Pourquoi la fausse référence paraît vraie
Un modèle de langage apprend des régularités : manière d'écrire un nom d'auteur, structure d'un titre académique, format d'un DOI. Quand il ne dispose pas de l'information exacte, il peut assembler ces éléments en une référence très vraisemblable.
On appelle souvent ce phénomène une hallucination. Le mot ne signifie pas que la machine voit ou croit quelque chose. Il désigne ici une sortie fluide mais non fondée sur une source réelle ou fidèle.
Ce que les études ont observé
Walters et Wilder ont demandé à deux versions de ChatGPT de produire des revues courtes sur 42 sujets. Dans ce protocole réalisé en 2023, 55 % des références de GPT-3.5 et 18 % de celles de GPT-4 étaient fabriquées. Parmi les références réelles, certaines comportaient encore des erreurs importantes.
Ces chiffres décrivent des versions, des prompts et une période précises. Ils ne permettent pas d'attribuer aujourd'hui un taux unique à toutes les IA. Le résultat durable est plus simple : une citation générée doit être vérifiée en dehors du modèle.
Une étude publiée dans PNAS a également observé des références fictives et des erreurs, avec de meilleurs résultats pour le modèle le plus performant testé. Là encore, l'amélioration du modèle réduisait le risque sans le supprimer.
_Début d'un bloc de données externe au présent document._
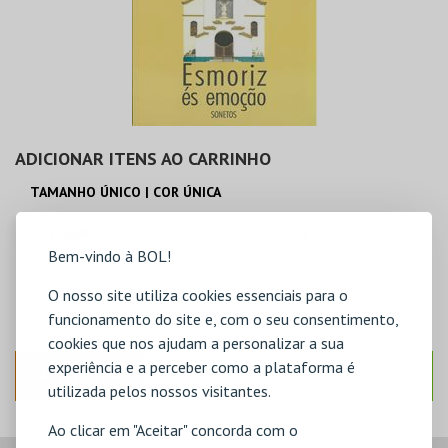
ADICIONAR ITENS AO CARRINHO
TAMANHO ÚNICO | COR ÚNICA
5,00€
Bem-vindo à BOL!
O nosso site utiliza cookies essenciais para o
ADICIONAR
funcionamento do site e, com o seu consentimento,
cookies que nos ajudam a personalizar a sua
experiência e a perceber como a plataforma é
ANTERIOR
SEGUINTE
utilizada pelos nossos visitantes.
Ao clicar em "Aceitar" concorda com o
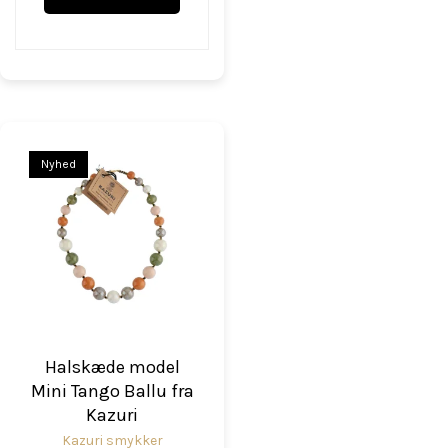
Nyhed
Halskæde model
Mini Tango Ballu fra
Kazuri
Kazuri smykker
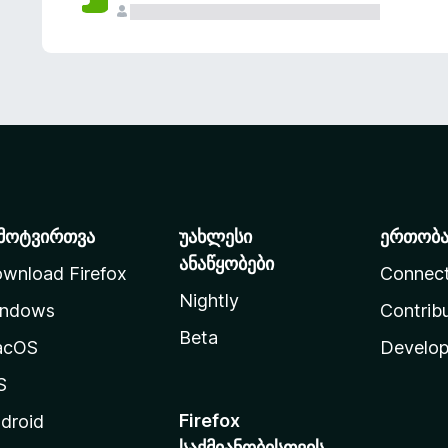
მოტვირთვა
უახლესი
ერთობ
ანაწყობები
wnload Firefox
Connec
Nightly
ndows
Contrib
Beta
acOS
Develop
S
Firefox
droid
საქმიანობისთვის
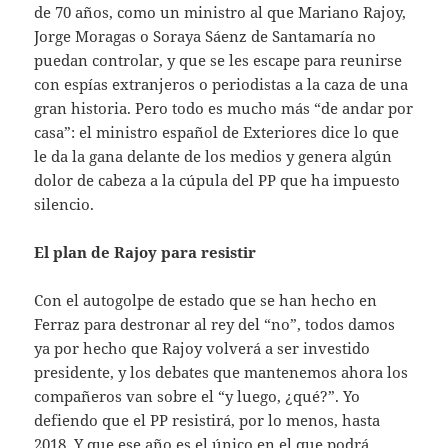
de 70 años, como un ministro al que Mariano Rajoy,
Jorge Moragas o Soraya Sáenz de Santamaría no
puedan controlar, y que se les escape para reunirse
con espías extranjeros o periodistas a la caza de una
gran historia. Pero todo es mucho más “de andar por
casa”: el ministro español de Exteriores dice lo que
le da la gana delante de los medios y genera algún
dolor de cabeza a la cúpula del PP que ha impuesto
silencio.
El plan de Rajoy para resistir
Con el autogolpe de estado que se han hecho en
Ferraz para destronar al rey del “no”, todos damos
ya por hecho que Rajoy volverá a ser investido
presidente, y los debates que mantenemos ahora los
compañeros van sobre el “y luego, ¿qué?”. Yo
defiendo que el PP resistirá, por lo menos, hasta
2018. Y que ese año es el único en el que podrá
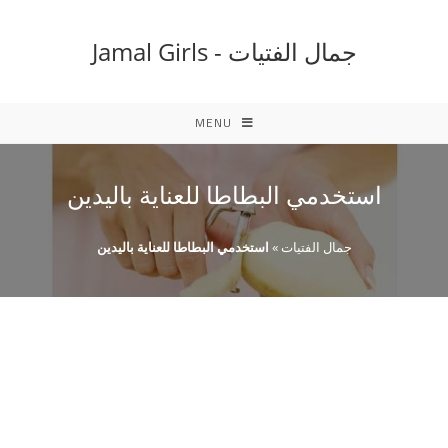
Ski
t
جمال الفتيات - Jamal Girls
conten
MENU
استخدمي البطاطا للعناية باليدين
جمال الفتيات
»
استخدمي البطاطا للعناية باليدين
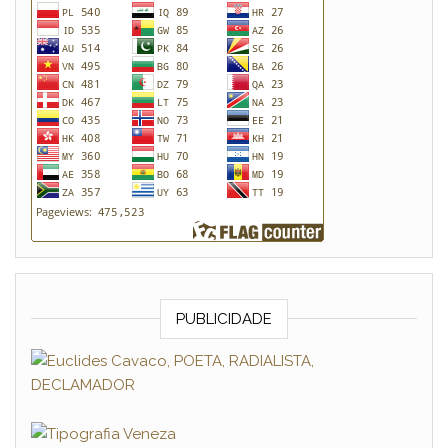
PUBLICIDADE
Le protocole Azera en trois contrôles
1. Existence. Recherche le titre exact dans Crossref, PubMed, Semantic Scholar, Google Scholar ou le catalogue de l'éditeur. Un lien fourni par l'IA n'est pas une preuve.
2. Métadonnées. Vérifie que le titre, les auteurs, l'année, la revue et le DOI correspondent tous au même document. Un DOI réel peut pointer vers un autre article.
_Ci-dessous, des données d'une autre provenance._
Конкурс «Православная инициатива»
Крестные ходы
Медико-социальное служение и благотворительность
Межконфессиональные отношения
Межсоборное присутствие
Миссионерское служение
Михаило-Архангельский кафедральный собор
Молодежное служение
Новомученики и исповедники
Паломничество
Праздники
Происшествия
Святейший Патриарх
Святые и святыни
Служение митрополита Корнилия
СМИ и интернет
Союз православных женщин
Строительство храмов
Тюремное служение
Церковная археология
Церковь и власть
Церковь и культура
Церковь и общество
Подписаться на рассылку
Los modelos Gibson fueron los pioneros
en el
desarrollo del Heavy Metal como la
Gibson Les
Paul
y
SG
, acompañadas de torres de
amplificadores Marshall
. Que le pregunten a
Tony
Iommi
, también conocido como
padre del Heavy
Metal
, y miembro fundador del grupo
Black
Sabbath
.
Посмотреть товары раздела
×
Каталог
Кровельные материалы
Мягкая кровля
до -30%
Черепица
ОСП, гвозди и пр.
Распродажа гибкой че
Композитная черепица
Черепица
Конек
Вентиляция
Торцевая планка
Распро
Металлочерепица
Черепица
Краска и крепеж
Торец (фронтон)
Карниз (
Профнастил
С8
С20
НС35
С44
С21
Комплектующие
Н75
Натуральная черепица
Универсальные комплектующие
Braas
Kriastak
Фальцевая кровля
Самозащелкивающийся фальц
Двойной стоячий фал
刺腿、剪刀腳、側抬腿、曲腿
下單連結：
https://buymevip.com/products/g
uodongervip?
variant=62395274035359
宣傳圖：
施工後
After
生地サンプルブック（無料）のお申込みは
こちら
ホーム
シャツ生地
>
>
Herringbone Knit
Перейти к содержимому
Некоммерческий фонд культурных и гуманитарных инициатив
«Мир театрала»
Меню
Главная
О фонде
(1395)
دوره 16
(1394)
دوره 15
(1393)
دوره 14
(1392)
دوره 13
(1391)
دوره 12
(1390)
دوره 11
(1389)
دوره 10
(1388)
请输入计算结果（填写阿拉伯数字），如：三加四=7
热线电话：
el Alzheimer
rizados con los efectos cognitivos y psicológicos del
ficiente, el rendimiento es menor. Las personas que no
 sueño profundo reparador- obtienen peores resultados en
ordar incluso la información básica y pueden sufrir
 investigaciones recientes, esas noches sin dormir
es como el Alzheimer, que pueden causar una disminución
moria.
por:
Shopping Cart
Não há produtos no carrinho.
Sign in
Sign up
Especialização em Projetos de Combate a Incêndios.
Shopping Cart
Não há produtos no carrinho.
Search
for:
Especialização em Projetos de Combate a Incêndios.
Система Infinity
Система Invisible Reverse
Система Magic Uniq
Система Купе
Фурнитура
3. Interprétation. Lis au minimum le résumé, la population étudiée, la méthode et les limites. Une vraie étude peut être citée pour une conclusion qu'elle ne démontre pas.
Google Scholar aide à retrouver des versions et des citations, mais le nombre de citations ne garantit ni la qualité de l'étude ni la justesse de l'interprétation.
Un exercice d'esprit critique à faire en classe
Demande à une IA trois sources sur une affirmation précise. Répartis ensuite la vérification : une personne contrôle l'existence, une autre les métadonnées et une troisième la conclusion. Comparez ce qui semblait crédible au premier regard avec ce qui résiste à la vérification.
La règle utile n'est pas « ne jamais utiliser l'IA ». C'est : ne jamais déléguer la responsabilité de la source. Dans un devoir, tu restes responsable de la référence que tu signes.